With no addition or omission, return the entries below.

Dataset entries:
*** Block opens ***
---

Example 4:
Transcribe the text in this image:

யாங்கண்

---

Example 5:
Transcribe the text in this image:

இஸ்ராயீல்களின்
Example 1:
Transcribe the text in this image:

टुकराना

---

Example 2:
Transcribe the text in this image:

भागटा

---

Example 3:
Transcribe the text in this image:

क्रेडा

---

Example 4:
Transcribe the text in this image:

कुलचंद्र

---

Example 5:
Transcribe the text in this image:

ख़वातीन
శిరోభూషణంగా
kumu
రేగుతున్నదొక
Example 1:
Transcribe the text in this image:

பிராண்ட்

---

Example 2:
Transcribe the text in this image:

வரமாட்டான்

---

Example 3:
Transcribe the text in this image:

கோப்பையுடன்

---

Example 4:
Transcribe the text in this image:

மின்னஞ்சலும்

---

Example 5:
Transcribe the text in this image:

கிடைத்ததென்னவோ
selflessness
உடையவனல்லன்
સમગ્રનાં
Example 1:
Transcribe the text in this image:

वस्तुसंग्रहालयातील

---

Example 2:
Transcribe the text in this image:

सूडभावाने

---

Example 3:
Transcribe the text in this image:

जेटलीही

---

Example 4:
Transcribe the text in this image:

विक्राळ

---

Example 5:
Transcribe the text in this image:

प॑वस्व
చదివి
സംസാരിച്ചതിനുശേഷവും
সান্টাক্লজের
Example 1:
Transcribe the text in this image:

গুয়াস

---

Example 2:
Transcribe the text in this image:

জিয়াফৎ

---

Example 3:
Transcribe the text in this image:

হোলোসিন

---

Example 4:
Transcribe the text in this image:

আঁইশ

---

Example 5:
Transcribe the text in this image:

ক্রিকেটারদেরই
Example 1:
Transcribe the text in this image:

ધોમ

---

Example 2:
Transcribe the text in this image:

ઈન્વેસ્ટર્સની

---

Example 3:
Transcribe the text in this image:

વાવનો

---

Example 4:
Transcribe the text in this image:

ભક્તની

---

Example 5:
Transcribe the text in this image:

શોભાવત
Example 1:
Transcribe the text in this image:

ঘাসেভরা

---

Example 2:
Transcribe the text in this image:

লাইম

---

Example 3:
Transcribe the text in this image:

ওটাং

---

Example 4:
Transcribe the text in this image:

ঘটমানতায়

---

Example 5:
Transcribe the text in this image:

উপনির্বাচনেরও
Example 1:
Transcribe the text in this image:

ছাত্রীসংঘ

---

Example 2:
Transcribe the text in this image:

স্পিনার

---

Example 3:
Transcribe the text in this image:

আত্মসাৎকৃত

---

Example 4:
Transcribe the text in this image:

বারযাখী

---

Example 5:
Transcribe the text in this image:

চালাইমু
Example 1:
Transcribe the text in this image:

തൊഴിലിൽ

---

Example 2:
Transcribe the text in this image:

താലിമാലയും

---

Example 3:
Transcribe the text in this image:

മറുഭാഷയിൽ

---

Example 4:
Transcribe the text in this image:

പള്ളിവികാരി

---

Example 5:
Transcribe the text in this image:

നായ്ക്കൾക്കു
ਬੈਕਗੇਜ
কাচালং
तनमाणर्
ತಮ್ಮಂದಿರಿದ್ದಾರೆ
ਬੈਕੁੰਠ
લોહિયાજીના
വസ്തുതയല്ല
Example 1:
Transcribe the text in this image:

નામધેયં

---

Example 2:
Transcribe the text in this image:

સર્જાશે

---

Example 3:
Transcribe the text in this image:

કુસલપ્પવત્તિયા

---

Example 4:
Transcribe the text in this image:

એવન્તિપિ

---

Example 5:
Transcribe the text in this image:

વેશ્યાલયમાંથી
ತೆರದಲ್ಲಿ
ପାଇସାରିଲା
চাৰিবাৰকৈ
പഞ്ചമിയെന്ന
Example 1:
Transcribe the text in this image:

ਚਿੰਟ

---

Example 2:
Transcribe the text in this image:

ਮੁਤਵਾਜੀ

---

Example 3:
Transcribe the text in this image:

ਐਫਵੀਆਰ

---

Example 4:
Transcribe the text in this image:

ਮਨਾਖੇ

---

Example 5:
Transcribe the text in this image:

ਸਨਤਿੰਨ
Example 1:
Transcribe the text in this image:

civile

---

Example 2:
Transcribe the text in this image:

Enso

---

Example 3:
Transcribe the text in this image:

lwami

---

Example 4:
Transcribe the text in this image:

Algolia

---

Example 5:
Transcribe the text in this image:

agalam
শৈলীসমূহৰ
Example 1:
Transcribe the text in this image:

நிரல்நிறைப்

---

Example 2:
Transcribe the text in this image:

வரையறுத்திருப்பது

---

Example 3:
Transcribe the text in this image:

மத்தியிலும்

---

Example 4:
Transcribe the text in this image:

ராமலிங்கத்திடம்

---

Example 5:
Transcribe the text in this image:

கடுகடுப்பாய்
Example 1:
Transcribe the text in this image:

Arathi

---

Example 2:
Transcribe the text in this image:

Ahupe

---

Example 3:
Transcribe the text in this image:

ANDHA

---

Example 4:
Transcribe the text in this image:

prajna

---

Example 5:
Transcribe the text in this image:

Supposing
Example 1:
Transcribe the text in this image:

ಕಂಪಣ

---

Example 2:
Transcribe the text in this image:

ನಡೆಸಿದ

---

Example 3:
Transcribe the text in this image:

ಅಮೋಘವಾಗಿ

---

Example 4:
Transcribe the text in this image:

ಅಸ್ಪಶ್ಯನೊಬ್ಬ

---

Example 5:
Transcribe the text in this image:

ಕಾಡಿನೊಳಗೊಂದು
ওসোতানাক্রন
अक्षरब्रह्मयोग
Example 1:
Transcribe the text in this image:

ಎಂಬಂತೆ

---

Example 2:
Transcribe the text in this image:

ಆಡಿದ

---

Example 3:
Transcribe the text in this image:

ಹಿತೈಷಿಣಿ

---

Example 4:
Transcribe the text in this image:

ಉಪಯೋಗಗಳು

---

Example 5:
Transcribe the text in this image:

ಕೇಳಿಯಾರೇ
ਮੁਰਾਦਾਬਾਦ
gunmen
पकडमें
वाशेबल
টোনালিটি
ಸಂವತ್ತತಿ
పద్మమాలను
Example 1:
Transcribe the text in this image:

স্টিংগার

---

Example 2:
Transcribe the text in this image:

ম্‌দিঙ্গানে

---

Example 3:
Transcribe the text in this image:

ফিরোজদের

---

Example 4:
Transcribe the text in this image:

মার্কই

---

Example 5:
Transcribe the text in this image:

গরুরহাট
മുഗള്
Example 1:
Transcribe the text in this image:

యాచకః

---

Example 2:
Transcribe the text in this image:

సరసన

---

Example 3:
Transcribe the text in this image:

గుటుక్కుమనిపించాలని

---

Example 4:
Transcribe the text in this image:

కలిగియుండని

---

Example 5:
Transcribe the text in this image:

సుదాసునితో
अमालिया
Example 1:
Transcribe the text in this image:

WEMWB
*** Block closes ***
TASK OUTPUT:
---

Example 4:
Transcribe the text in this image:

யாங்கண்

---

Example 5:
Transcribe the text in this image:

இஸ்ராயீல்களின்
Example 1:
Transcribe the text in this image:

टुकराना

---

Example 2:
Transcribe the text in this image:

भागटा

---

Example 3:
Transcribe the text in this image:

क्रेडा

---

Example 4:
Transcribe the text in this image:

कुलचंद्र

---

Example 5:
Transcribe the text in this image:

ख़वातीन
శిరోభూషణంగా
kumu
రేగుతున్నదొక
Example 1:
Transcribe the text in this image:

பிராண்ட்

---

Example 2:
Transcribe the text in this image:

வரமாட்டான்

---

Example 3:
Transcribe the text in this image:

கோப்பையுடன்

---

Example 4:
Transcribe the text in this image:

மின்னஞ்சலும்

---

Example 5:
Transcribe the text in this image:

கிடைத்ததென்னவோ
selflessness
உடையவனல்லன்
સમગ્રનાં
Example 1:
Transcribe the text in this image:

वस्तुसंग्रहालयातील

---

Example 2:
Transcribe the text in this image:

सूडभावाने

---

Example 3:
Transcribe the text in this image:

जेटलीही

---

Example 4:
Transcribe the text in this image:

विक्राळ

---

Example 5:
Transcribe the text in this image:

प॑वस्व
చదివి
സംസാരിച്ചതിനുശേഷവും
সান্টাক্লজের
Example 1:
Transcribe the text in this image:

গুয়াস

---

Example 2:
Transcribe the text in this image:

জিয়াফৎ

---

Example 3:
Transcribe the text in this image:

হোলোসিন

---

Example 4:
Transcribe the text in this image:

আঁইশ

---

Example 5:
Transcribe the text in this image:

ক্রিকেটারদেরই
Example 1:
Transcribe the text in this image:

ધોમ

---

Example 2:
Transcribe the text in this image:

ઈન્વેસ્ટર્સની

---

Example 3:
Transcribe the text in this image:

વાવનો

---

Example 4:
Transcribe the text in this image:

ભક્તની

---

Example 5:
Transcribe the text in this image:

શોભાવત
Example 1:
Transcribe the text in this image:

ঘাসেভরা

---

Example 2:
Transcribe the text in this image:

লাইম

---

Example 3:
Transcribe the text in this image:

ওটাং

---

Example 4:
Transcribe the text in this image:

ঘটমানতায়

---

Example 5:
Transcribe the text in this image:

উপনির্বাচনেরও
Example 1:
Transcribe the text in this image:

ছাত্রীসংঘ

---

Example 2:
Transcribe the text in this image:

স্পিনার

---

Example 3:
Transcribe the text in this image:

আত্মসাৎকৃত

---

Example 4:
Transcribe the text in this image:

বারযাখী

---

Example 5:
Transcribe the text in this image:

চালাইমু
Example 1:
Transcribe the text in this image:

തൊഴിലിൽ

---

Example 2:
Transcribe the text in this image:

താലിമാലയും

---

Example 3:
Transcribe the text in this image:

മറുഭാഷയിൽ

---

Example 4:
Transcribe the text in this image:

പള്ളിവികാരി

---

Example 5:
Transcribe the text in this image:

നായ്ക്കൾക്കു
ਬੈਕਗੇਜ
কাচালং
तनमाणर्
ತಮ್ಮಂದಿರಿದ್ದಾರೆ
ਬੈਕੁੰਠ
લોહિયાજીના
വസ്തുതയല്ല
Example 1:
Transcribe the text in this image:

નામધેયં

---

Example 2:
Transcribe the text in this image:

સર્જાશે

---

Example 3:
Transcribe the text in this image:

કુસલપ્પવત્તિયા

---

Example 4:
Transcribe the text in this image:

એવન્તિપિ

---

Example 5:
Transcribe the text in this image:

વેશ્યાલયમાંથી
ತೆರದಲ್ಲಿ
ପାଇସାରିଲା
চাৰিবাৰকৈ
പഞ്ചമിയെന്ന
Example 1:
Transcribe the text in this image:

ਚਿੰਟ

---

Example 2:
Transcribe the text in this image:

ਮੁਤਵਾਜੀ

---

Example 3:
Transcribe the text in this image:

ਐਫਵੀਆਰ

---

Example 4:
Transcribe the text in this image:

ਮਨਾਖੇ

---

Example 5:
Transcribe the text in this image:

ਸਨਤਿੰਨ
Example 1:
Transcribe the text in this image:

civile

---

Example 2:
Transcribe the text in this image:

Enso

---

Example 3:
Transcribe the text in this image:

lwami

---

Example 4:
Transcribe the text in this image:

Algolia

---

Example 5:
Transcribe the text in this image:

agalam
শৈলীসমূহৰ
Example 1:
Transcribe the text in this image:

நிரல்நிறைப்

---

Example 2:
Transcribe the text in this image:

வரையறுத்திருப்பது

---

Example 3:
Transcribe the text in this image:

மத்தியிலும்

---

Example 4:
Transcribe the text in this image:

ராமலிங்கத்திடம்

---

Example 5:
Transcribe the text in this image:

கடுகடுப்பாய்
Example 1:
Transcribe the text in this image:

Arathi

---

Example 2:
Transcribe the text in this image:

Ahupe

---

Example 3:
Transcribe the text in this image:

ANDHA

---

Example 4:
Transcribe the text in this image:

prajna

---

Example 5:
Transcribe the text in this image:

Supposing
Example 1:
Transcribe the text in this image:

ಕಂಪಣ

---

Example 2:
Transcribe the text in this image:

ನಡೆಸಿದ

---

Example 3:
Transcribe the text in this image:

ಅಮೋಘವಾಗಿ

---

Example 4:
Transcribe the text in this image:

ಅಸ್ಪಶ್ಯನೊಬ್ಬ

---

Example 5:
Transcribe the text in this image:

ಕಾಡಿನೊಳಗೊಂದು
ওসোতানাক্রন
अक्षरब्रह्मयोग
Example 1:
Transcribe the text in this image:

ಎಂಬಂತೆ

---

Example 2:
Transcribe the text in this image:

ಆಡಿದ

---

Example 3:
Transcribe the text in this image:

ಹಿತೈಷಿಣಿ

---

Example 4:
Transcribe the text in this image:

ಉಪಯೋಗಗಳು

---

Example 5:
Transcribe the text in this image:

ಕೇಳಿಯಾರೇ
ਮੁਰਾਦਾਬਾਦ
gunmen
पकडमें
वाशेबल
টোনালিটি
ಸಂವತ್ತತಿ
పద్మమాలను
Example 1:
Transcribe the text in this image:

স্টিংগার

---

Example 2:
Transcribe the text in this image:

ম্‌দিঙ্গানে

---

Example 3:
Transcribe the text in this image:

ফিরোজদের

---

Example 4:
Transcribe the text in this image:

মার্কই

---

Example 5:
Transcribe the text in this image:

গরুরহাট
മുഗള്
Example 1:
Transcribe the text in this image:

యాచకః

---

Example 2:
Transcribe the text in this image:

సరసన

---

Example 3:
Transcribe the text in this image:

గుటుక్కుమనిపించాలని

---

Example 4:
Transcribe the text in this image:

కలిగియుండని

---

Example 5:
Transcribe the text in this image:

సుదాసునితో
अमालिया
Example 1:
Transcribe the text in this image:

WEMWB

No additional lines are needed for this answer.